Who Won the Reagan Library Debate?

Short answer — I dunno.

Okay, I’m being a tad disingenuous, but only a tad.  Like most humans, I have my preferences.  But…

Well… come with me into the Spin Room, tovarich.  Right after the debate the pundits, semi-pundits, reporters or any other Tom, Dick or Harriet with a press pass, drift in. Swarms of them really.   Almost none of them say much, dare to assert a winner or winners for the evening,  for fear of being wrong or embarrassing themselves.  So they snicker instead. It’s not a lot different from a cocktail party after a Hollywood premiere, everyone congratulating the filmmakers with false smiles while someone whispers in your ear, “What a bunch of crap.”


Meanwhile the punditocracy, or the wannabe punditocracy, group around the spin doctors beneath signs like “FORMER NEW HAMPSHIRE SENATOR FOR CRUZ”  or  “SECOND WIFE OF HUCKABEE COMMUNICATIONS DIRECTOR” (okay, not that, but you know what I mean.)  The spin doctors then blather on about how their candidate just delivered the greatest speech since the Sermon on the Mount.
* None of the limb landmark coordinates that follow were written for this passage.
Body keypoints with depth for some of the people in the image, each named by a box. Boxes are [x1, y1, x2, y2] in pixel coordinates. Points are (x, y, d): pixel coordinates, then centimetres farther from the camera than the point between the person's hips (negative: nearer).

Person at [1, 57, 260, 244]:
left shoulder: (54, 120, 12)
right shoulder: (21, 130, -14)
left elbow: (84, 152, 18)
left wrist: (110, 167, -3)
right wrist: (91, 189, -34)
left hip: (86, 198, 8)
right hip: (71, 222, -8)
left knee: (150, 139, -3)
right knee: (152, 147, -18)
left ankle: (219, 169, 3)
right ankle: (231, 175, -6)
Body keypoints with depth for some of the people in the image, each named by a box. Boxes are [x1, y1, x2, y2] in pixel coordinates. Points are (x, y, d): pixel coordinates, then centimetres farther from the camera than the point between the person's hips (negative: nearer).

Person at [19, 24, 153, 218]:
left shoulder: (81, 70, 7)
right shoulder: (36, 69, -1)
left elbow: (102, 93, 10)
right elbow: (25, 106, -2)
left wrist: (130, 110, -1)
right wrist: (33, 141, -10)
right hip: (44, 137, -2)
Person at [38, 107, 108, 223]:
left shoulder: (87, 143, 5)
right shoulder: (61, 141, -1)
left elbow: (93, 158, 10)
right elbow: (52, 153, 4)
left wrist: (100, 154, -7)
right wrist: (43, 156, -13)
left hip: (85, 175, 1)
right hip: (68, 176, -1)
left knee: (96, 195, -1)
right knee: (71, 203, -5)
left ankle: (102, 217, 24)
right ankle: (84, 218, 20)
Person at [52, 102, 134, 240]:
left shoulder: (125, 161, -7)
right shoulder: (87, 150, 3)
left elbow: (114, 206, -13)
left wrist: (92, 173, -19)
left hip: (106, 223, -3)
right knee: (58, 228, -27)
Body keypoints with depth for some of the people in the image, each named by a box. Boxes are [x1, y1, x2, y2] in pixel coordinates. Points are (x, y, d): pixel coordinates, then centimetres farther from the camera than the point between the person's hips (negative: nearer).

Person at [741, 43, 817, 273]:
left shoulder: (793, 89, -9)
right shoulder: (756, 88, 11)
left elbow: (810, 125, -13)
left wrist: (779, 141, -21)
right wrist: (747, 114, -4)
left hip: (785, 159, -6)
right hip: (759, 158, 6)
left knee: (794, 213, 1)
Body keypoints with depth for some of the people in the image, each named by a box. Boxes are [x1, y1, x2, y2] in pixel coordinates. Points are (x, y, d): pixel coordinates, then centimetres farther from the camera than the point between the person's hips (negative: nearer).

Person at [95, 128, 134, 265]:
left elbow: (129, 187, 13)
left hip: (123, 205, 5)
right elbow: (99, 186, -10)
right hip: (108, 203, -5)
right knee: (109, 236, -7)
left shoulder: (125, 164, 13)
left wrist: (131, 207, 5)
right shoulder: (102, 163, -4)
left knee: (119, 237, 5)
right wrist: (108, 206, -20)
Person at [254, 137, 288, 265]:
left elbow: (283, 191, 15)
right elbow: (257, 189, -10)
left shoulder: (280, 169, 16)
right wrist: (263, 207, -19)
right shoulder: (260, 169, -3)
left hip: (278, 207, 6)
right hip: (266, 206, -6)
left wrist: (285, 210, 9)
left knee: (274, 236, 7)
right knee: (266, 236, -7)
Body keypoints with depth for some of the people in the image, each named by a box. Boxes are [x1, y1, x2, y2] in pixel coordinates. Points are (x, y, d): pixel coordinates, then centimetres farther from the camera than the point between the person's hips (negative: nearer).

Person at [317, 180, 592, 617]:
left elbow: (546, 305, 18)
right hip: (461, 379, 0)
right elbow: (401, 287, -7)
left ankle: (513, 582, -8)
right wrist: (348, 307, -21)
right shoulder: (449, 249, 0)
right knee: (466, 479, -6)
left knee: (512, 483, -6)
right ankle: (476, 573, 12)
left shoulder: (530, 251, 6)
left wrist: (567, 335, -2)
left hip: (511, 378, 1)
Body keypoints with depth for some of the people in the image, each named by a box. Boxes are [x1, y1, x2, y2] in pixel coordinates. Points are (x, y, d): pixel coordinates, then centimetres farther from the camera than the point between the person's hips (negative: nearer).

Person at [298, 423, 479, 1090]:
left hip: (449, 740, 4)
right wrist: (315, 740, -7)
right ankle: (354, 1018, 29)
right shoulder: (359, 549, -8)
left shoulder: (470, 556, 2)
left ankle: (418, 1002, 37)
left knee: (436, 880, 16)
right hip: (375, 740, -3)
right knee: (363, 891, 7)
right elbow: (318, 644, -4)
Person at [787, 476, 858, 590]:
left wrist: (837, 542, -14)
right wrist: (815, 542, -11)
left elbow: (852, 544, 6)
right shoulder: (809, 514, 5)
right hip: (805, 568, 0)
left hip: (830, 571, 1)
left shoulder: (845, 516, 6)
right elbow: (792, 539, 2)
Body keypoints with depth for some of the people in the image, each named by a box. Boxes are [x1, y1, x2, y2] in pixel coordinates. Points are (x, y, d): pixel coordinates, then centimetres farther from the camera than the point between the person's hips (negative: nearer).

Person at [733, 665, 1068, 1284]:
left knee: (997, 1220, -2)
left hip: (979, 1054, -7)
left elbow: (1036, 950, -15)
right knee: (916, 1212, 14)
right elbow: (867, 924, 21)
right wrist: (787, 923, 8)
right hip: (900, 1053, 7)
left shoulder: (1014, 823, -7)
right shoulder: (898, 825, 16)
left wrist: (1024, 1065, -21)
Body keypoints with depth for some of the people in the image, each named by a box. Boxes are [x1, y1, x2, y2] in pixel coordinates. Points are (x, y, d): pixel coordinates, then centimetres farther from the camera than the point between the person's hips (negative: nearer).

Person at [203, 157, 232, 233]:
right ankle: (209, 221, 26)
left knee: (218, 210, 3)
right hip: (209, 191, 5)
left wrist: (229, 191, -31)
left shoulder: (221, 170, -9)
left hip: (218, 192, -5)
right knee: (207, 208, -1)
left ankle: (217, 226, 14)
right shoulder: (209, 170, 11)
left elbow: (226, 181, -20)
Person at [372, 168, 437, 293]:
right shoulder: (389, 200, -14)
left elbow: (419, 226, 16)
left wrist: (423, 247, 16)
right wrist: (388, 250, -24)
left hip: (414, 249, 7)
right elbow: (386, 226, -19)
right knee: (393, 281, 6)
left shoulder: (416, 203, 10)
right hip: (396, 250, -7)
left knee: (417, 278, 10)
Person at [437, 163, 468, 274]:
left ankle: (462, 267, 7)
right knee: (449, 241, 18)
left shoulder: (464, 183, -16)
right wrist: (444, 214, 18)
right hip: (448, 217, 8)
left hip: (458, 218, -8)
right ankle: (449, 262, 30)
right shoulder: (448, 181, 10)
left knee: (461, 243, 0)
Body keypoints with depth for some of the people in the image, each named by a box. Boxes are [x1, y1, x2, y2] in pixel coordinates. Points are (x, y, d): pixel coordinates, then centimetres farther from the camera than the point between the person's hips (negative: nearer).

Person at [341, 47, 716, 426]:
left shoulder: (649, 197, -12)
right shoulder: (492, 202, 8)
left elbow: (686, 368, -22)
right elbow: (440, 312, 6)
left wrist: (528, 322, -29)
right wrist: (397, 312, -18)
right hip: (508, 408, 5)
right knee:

And within twenty seconds you’re wondering why you’re standing there and why they don’t have any beers mixed in with Diet Cokes.

But someone, or ones, did win the debate and  since I’m supposed to be the Mad Voter, I guess I should reveal my picks.  But in this election most of all, that may prove to be irrelevant.  We all see everything simultaneously almost no matter where we are.  Why would any pundit or commentator know more than his or her readers or viewers?  I mean they (we) can pretend we do — it’s good business, after all — but we’re as clueless as anybody else.  Don’t believe me? Well, check the comments.

WINNERS:  Carly Fiorina and Marco Rubio. They both sounded smart and authoritative, assuming that matters.  (It should.) Carly got in some zingers and I think by the time the third debate comes along, she may have expectation problems, the bar will be so high.  (Cruz is supposed to be the hot-shot debater, but he looks fairly ineffectual by comparison.)  Rubio — although I know this freaks out some commenters — is likely the future of the Republican Party, either now or in 2020.  Fellas, get used to it.

SECOND PLACE: Chris Christie — more energy than even Trump himself.  He’s fun.  Not always sure he has that much interesting to say, however.  And enough of … “This election isn’t about me.  It’s about you” nonsense.  Oh, come on.  You’re a politician, Chris.


PUSH (meaning neutral performance): Frontrunners Trump and Carson didn’t hurt themselves.  They seemed to be in a holding pattern.  (Carson’s not a born debater anyway.)  When you’re ahead, that’s okay to a degree, but be warned — it only works for so long.  As sports fans know, playing not to lose eventually creates trouble.  But for now, it’s full Trump Steam ahead!  After all, he won the Drudge poll on the night by his usual landslide.  (CAVEAT: So did RON Paul almost every time.)   Cruz and Huckabee probably didn’t hurt themselves either.

UNDERACHIEVERS:  Jeb — still struggling.  Showed some energy (to coin a term) when Trump attacked his brother.  Maybe Jeb should join the Mafia. He could use a little Corleone.  Walker too is having trouble breaking through.  It-s hard to remember what he said.

DOWN MARKET:  Kasich and Rand Paul really hurt themselves tonight.  It’s not so serious for Rand who is barely clinging to his poll position anyway, but Kasich had scored at the previous debate.  This time he seemed like some old-line State Department guy in his response on Iran.  Earth to Kasich: Old-line State Department guys are part of the problem, not part of the solution. And working with our allies on Iran means China and Russia.  How’s that working out? Later, looking very nervous, Kasich tried to dig his way out of the hole while being interviewed by Hannity.  It didn’t work.  John’s in trouble.

And speaking of trouble, wouldn’t it be great if three or four of these folks, not to mention the four in the second-tier debate, dropped out already?  I mean there’s a lot of money being wasted here, not to mention our time.  These ten men and one woman debates are rather tedious.  How about 6 or even 5 men and a woman?  Twelve, count ’em, twelve Republican debates.  Let’s make them real debates.    And who knows — Hugh Hewitt might even get to ask a question or two this time.